"O Tempo Não Para" ensina dívida histórica com negros sem abordar cotas
Passada a euforia com a estreia de "O Tempo Não Para" (a audiência ficou bem acima da média durante o primeiro mês de exibição), a novela de Mário Teixeira segue sem grandes reviravoltas na trama, o que se reflete no Ibope, com média de 26 pontos na Grande SP (um ponto acima da atração anterior, "Deus Salve o Rei", no mesmo período). Mesmo assim, dentro do esperado pela emissora no horário.
Ainda que a história dos congelados tenha esfriado (não resisti!), "O Tempo Não Para", a meu ver, tem pelo menos duas grandes qualidades que me fazem assistir à novela com prazer: a galeria de personagens cativantes (menos a Betina) e o texto inspirado de Mário Teixeira.
Isto posto, destaco a abrangente abordagem sobre racismo na trama, com ênfase para o contexto histórico por meio dos personagens ex-escravos – Cesária (Olívia Araújo), Menelau (David Júnior), Cairu (Cris Vianna), Cecílio (Maicon Rodrigues) e Damásia (Aline Dias). Os atores estão ótimos em seus papeis, cada qual com personalidades bem definidas e tramas próprias.
Na semana passada, Cesária e Menelau, de passagem no Rio de Janeiro, visitaram o lugar onde os negros vindos da África desembarcavam para serem vendidos. "O Tempo Não Para" não desperdiça oportunidades para fazer refletir sobre "dívida histórica". Porém, de maneira sutil, no subtexto. Perceba que nunca se falou na novela em "dívida" ou mesmo "cotas nas universidades". Não que não devesse. Mas o texto, em vez de incitar polêmicas, vai por um caminho, penso eu, menos óbvio e ainda assim eficiente: provoca a reflexão.
As cenas de contraponto entre os ex-escravos e os personagens negros contemporâneos são as melhores: Eliseu (Milton Gonçalves), um "escravo moderno" e os familiares Barão (Rui Ricardo Dias), que enveredou-se pelo crime, e Paulina (Carol Macedo), que luta para ascender socialmente por mérito próprio. Entre outros, há ainda Vanda (Lucy Ramos), realizada social e profissionalmente. O humor também é uma boa arma usada pelo autor: Coronela (Solange Couto), personagem de caráter duvidoso e posturas questionáveis, refere-se aos negros de forma pejorativa e vive repetindo "Eu não sou negra!".
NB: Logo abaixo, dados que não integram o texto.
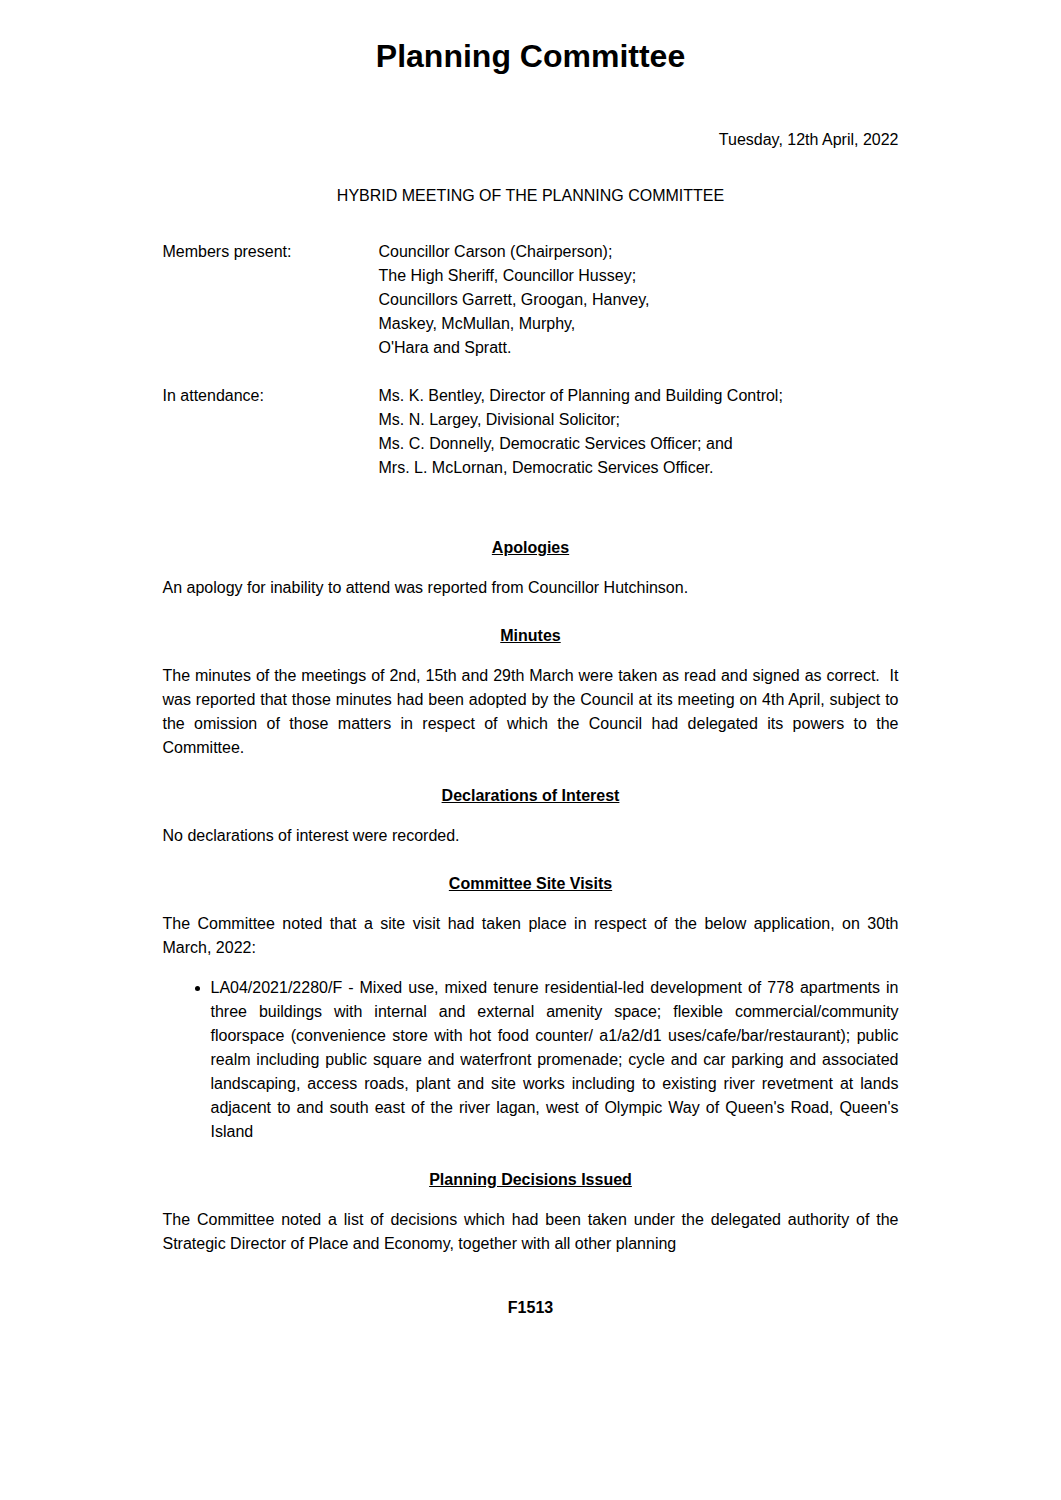Planning Committee
Tuesday, 12th April, 2022
HYBRID MEETING OF THE PLANNING COMMITTEE
| Members present: | Councillor Carson (Chairperson); The High Sheriff, Councillor Hussey; Councillors Garrett, Groogan, Hanvey, Maskey, McMullan, Murphy, O'Hara and Spratt. |
| In attendance: | Ms. K. Bentley, Director of Planning and Building Control; Ms. N. Largey, Divisional Solicitor; Ms. C. Donnelly, Democratic Services Officer; and Mrs. L. McLornan, Democratic Services Officer. |
Apologies
An apology for inability to attend was reported from Councillor Hutchinson.
Minutes
The minutes of the meetings of 2nd, 15th and 29th March were taken as read and signed as correct. It was reported that those minutes had been adopted by the Council at its meeting on 4th April, subject to the omission of those matters in respect of which the Council had delegated its powers to the Committee.
Declarations of Interest
No declarations of interest were recorded.
Committee Site Visits
The Committee noted that a site visit had taken place in respect of the below application, on 30th March, 2022:
LA04/2021/2280/F - Mixed use, mixed tenure residential-led development of 778 apartments in three buildings with internal and external amenity space; flexible commercial/community floorspace (convenience store with hot food counter/ a1/a2/d1 uses/cafe/bar/restaurant); public realm including public square and waterfront promenade; cycle and car parking and associated landscaping, access roads, plant and site works including to existing river revetment at lands adjacent to and south east of the river lagan, west of Olympic Way of Queen's Road, Queen's Island
Planning Decisions Issued
The Committee noted a list of decisions which had been taken under the delegated authority of the Strategic Director of Place and Economy, together with all other planning
F1513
O texto também trata do descaso com o idoso, da posição da mulher e outros temas ditos "sociais" – envolvendo personagens negros ou não. Ainda que a expressão "dívida histórica" não seja dita com todas as letras dentro da novela, basta um olhar um pouco mais sagaz sobre as tramas para captar a mensagem.
Em três meses no ar, "O Tempo Não Para" foi mais eficiente na abordagem da questão negra do que seis meses inteiros de "Segundo Sol". Tudo bem que talvez essa nem tenha sido a proposta da novela das nove. Mas para uma trama que se passa na Bahia (criticada pelo elenco demasiadamente branco), a representatividade negra passou ao largo e "O Tempo Não Para" dá um banho.